If an art sub-reddit, with limited commercial or political manipulation value is moderated so badly, you have to wonder what happens on subreddits that might actually be able to influence politics or commerce and that smart people with resources are trying to wield to their own benefit.
r/HailCorporate sometimes goes overboard with their paranoia, but they also have clear evidence of how much reddit is gamed by users such as u/gallowboob
I was an active reddit moderator from the ages of 13 to 17... Once I got a job I didn't have time to waste on it anymore. I wouldn't be surprised if a majority of moderators on reddit are minors.
The weirdest thing about reddit is that you have this anonymous group of all powerful moderators who seem to spend their time overriding the site's most known feature: karma.
I'm not arguing in favor of groupthink, but it seems like the upvote/downvote system is almost never used to guide the direction a community goes in because people seem to have a proprietary-like interest in keeping it the "same" before it got "popular."
https://www.reddit.com/r/SubredditDrama/comments/107eent/the...
Reading further, it's probably not AI art, but the sketches at least did lift some artwork from somewhere else:
https://www.reddit.com/r/SubredditDrama/comments/107eent/the...
The final image had no plagerism.
This piece is a commissioned book cover so it would be expected that he slapped together a 'demo' for the author to approve before making the final work.
Can we at least agree that it looks very unconventional?
It's a book cover for a novel series called 'beneath the dragoneye moons'. Said moons feature prominently in the story and several of the previous covers in the series.
https://www.royalroad.com/fiction/36299/beneath-the-dragoney...
Using DALL-E 2[1] as the turning point, we've gone from AI art isn't a thing to "it's the way of the world" in 278 days. I'm left stunned by how quickly the artistic community has been transformed.
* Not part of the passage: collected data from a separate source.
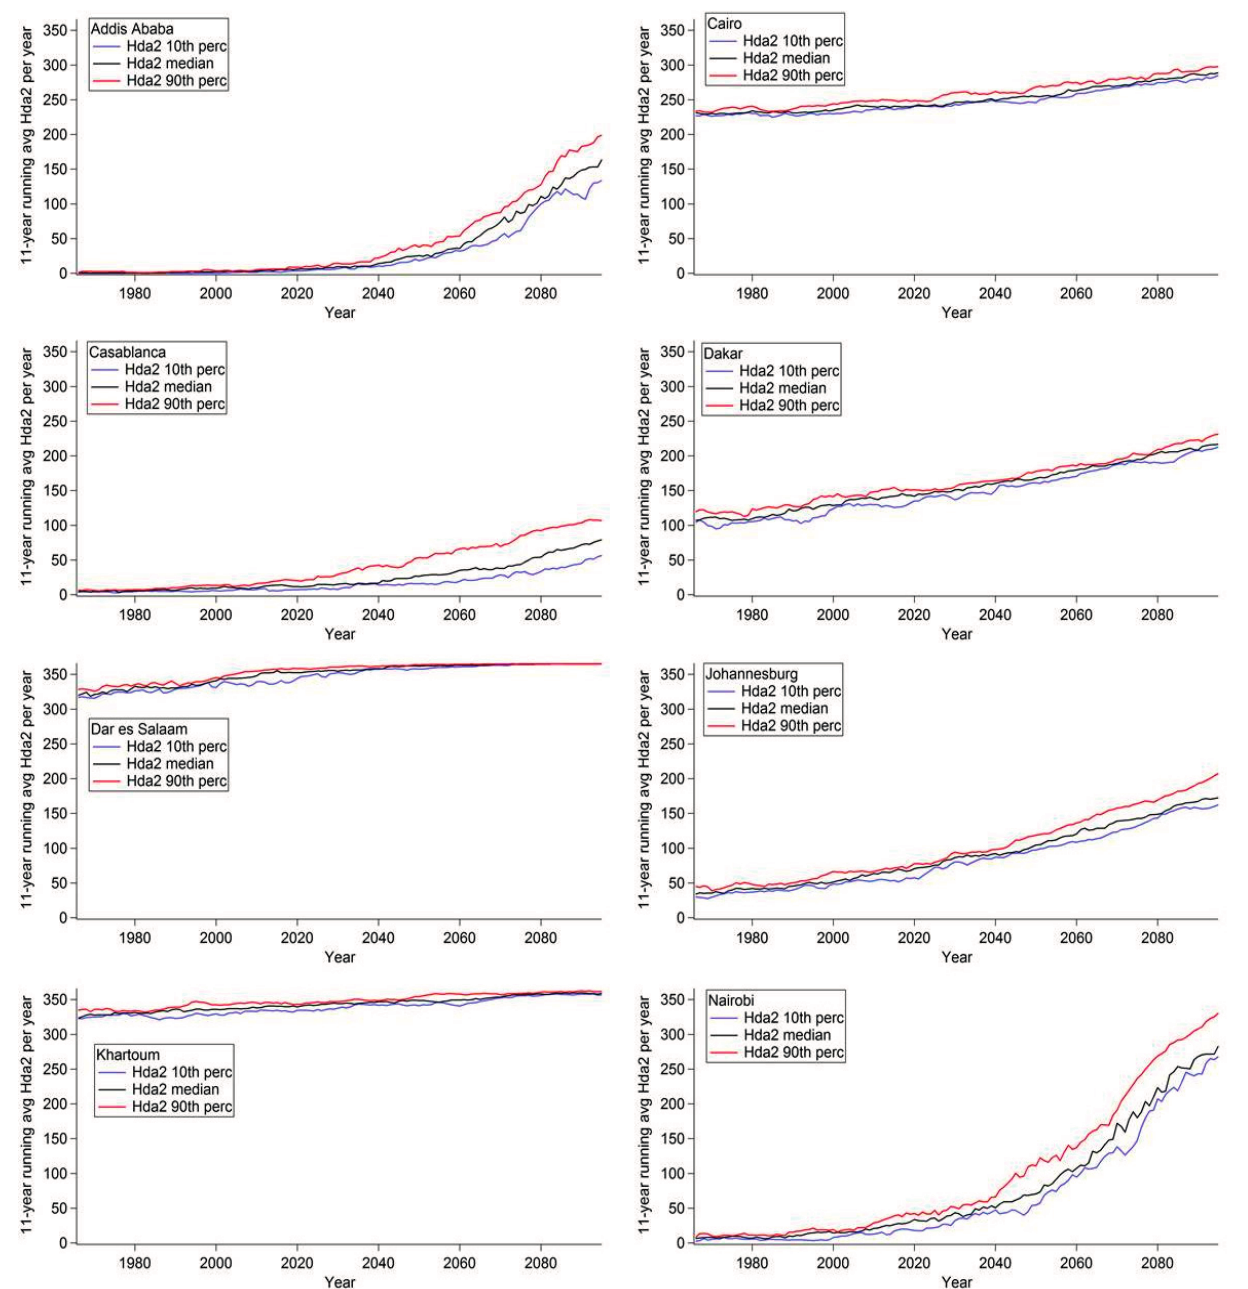
Figure 4. Eleven-year moving average of the number of Hda2 per year in selected cities in Africa. The ensemble 10th percentile (blue), the ensemble median (black) and the ensemble 90th percentile (red) of number of days per year are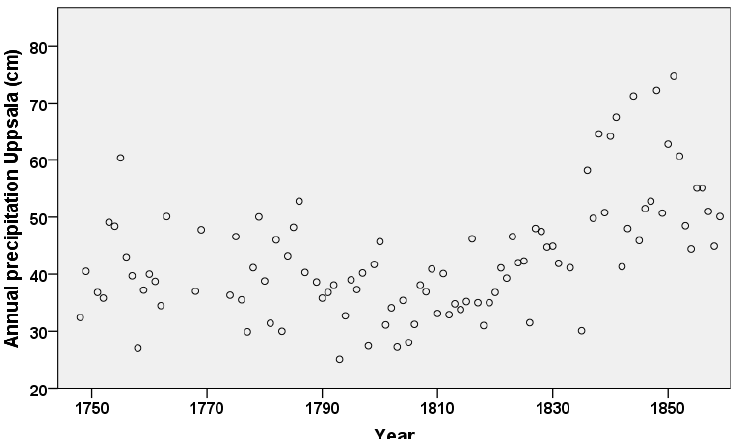
Figure 3. Annual precipitation (cm), Skellefteå 1749–1859 .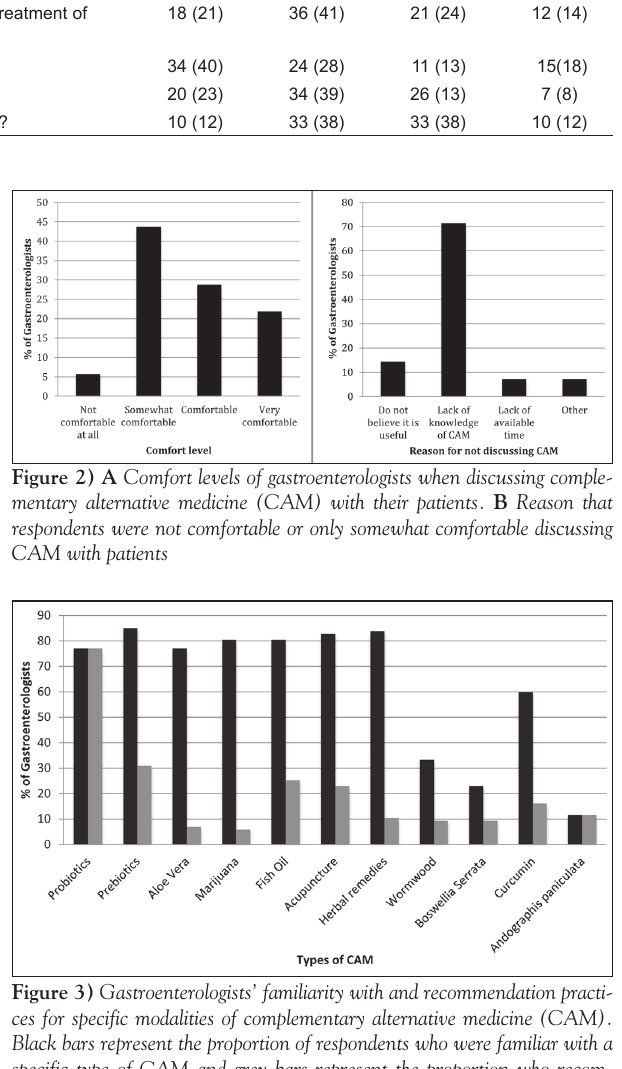
TABLE 2 Gastroenterologist perceptions and practices regarding complementary alternative medicine (CAM) What percentage of your patients has mentioned the use of CAM as a part of their treatment of inflammatory bowel disease?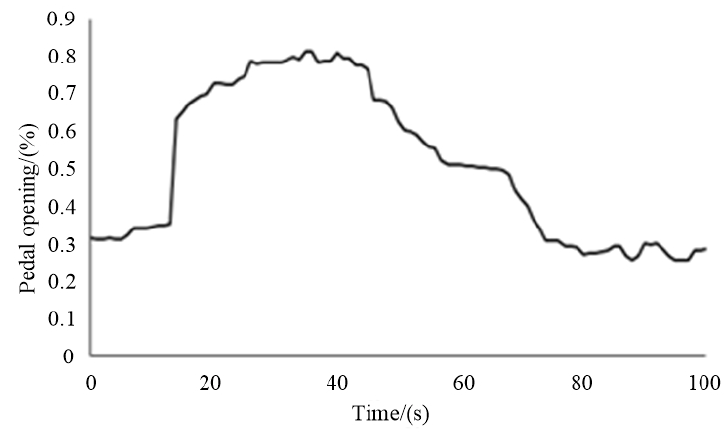
Figure 14. The pedal opening of the vehicle during the experiment.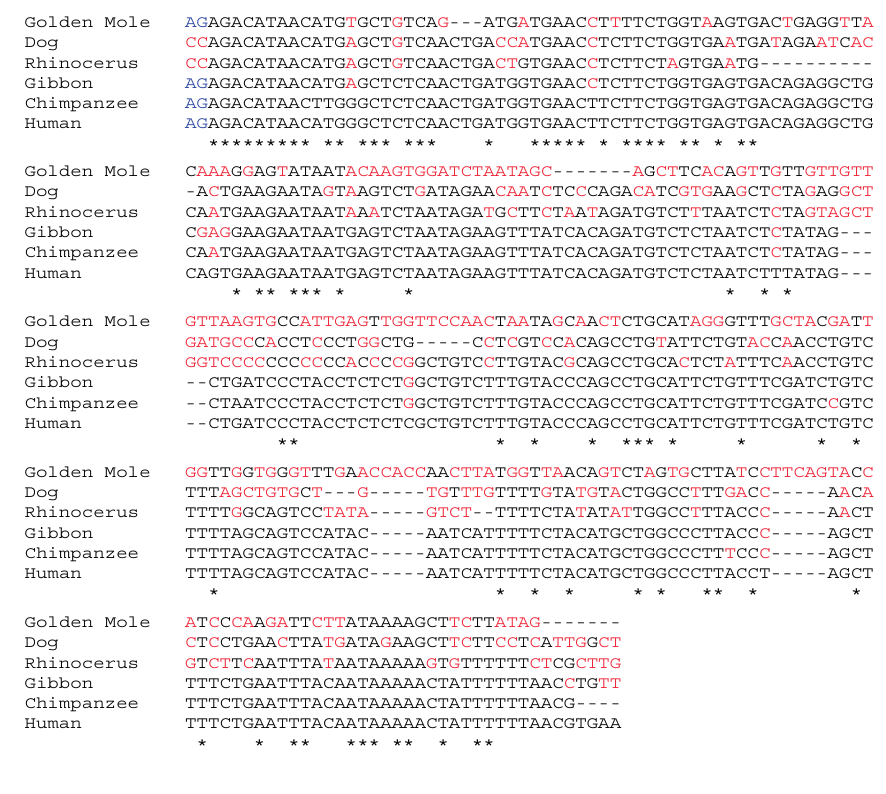
Figure 2. Multiple alignment of the human NK2 3'UTR with predicted 3'UTR sequences from species using the European Molecular Biology Laboratory—European Bioinformatics Institute Clustal Omega program [45]. Asterisks indicate nucleotides identical with the human sequence; non-identical nucleotides are shown as red letters. The first two nucleotides (AG, blue) are the predicted primate splice acceptor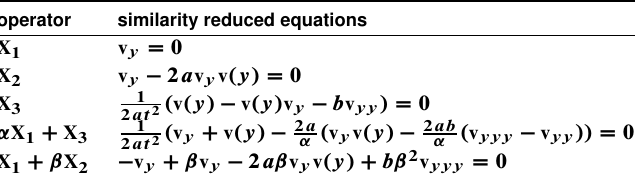
Table 6. Reduced equations (BBM equation)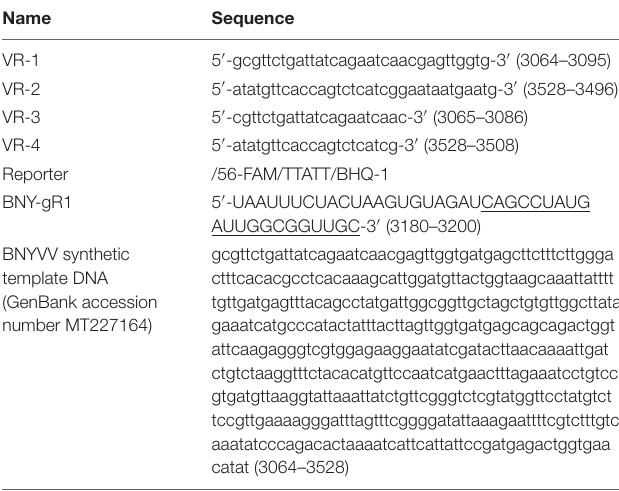
TABLE 1 | Sequences of primers, ssDNA reporter, CRISPR-guide RNA, and target used in this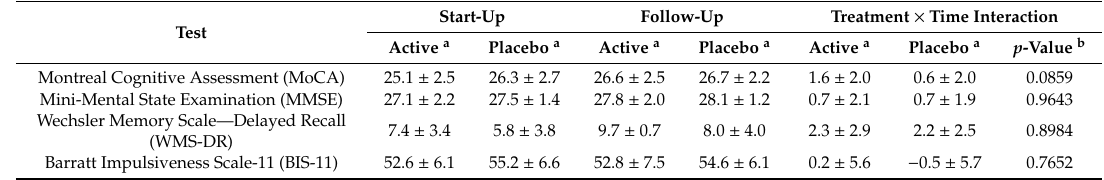
Table 3. Two-way analysis of treatment × time interaction in psychometric tests of active and placebo groups for total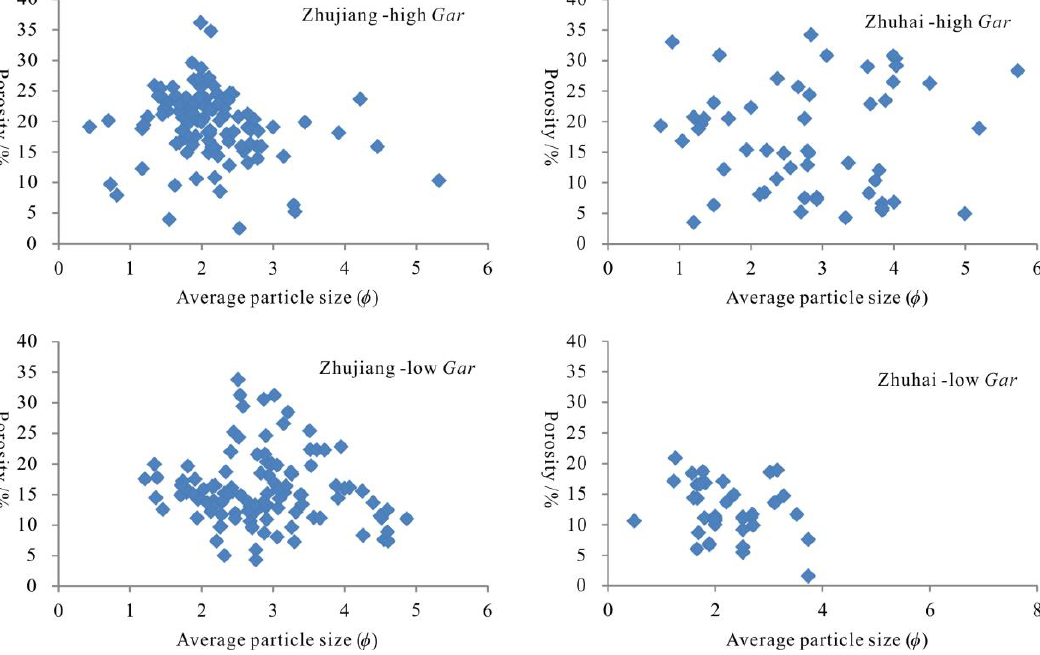
Figure 6. The relation between average grain size and porosity of the Zhujiang and Zhuhai groups in the high and low geothermal gradient ( Gar ) areas. the high and low geothermal gradient ( Gar )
As an active participant, I've found myself taking on projects that a year ago, I wouldn't have started, and pushing my creative limits.
But let's draw a line in the sand - willingly participating in a new artistic ecosystem is qualitatively different than being told[forced] by others to participate in a craft until this time had no concern over whether or not computers could produce art.
1. April 6, 2022: OpenAI presents DALL-E 2 - https://tokenizedhq.com/dall-e-2-release-date/
I recall in the very beginning of Stable Diffusion being released, the first few models used to have an odd behaviour where mentioning the artist "Greg Rutkoswski" in the prompt would ameliorate the quality of painterly or sketched styles.
So much that it kinda became a meme, and the artist himself became quite vocative about his issues with AI generated artwork - but not because he inherently opposed it, his issue was that pictures associated with prompts mentioning him started to displace his actual artworks in search engines and public perception.
I find this case here to be a great example of the issues arising from the "AI art debate".
Models will soon become good enough to emulate recognisable styles in such quality and higher resolutions that the giveaway errors and artifacts created by the diffusion process will start to fade, which might very well and ironically impact better known digital artists and subject them to the general rejection of purists and legally cautious companies, when the lines start to blur.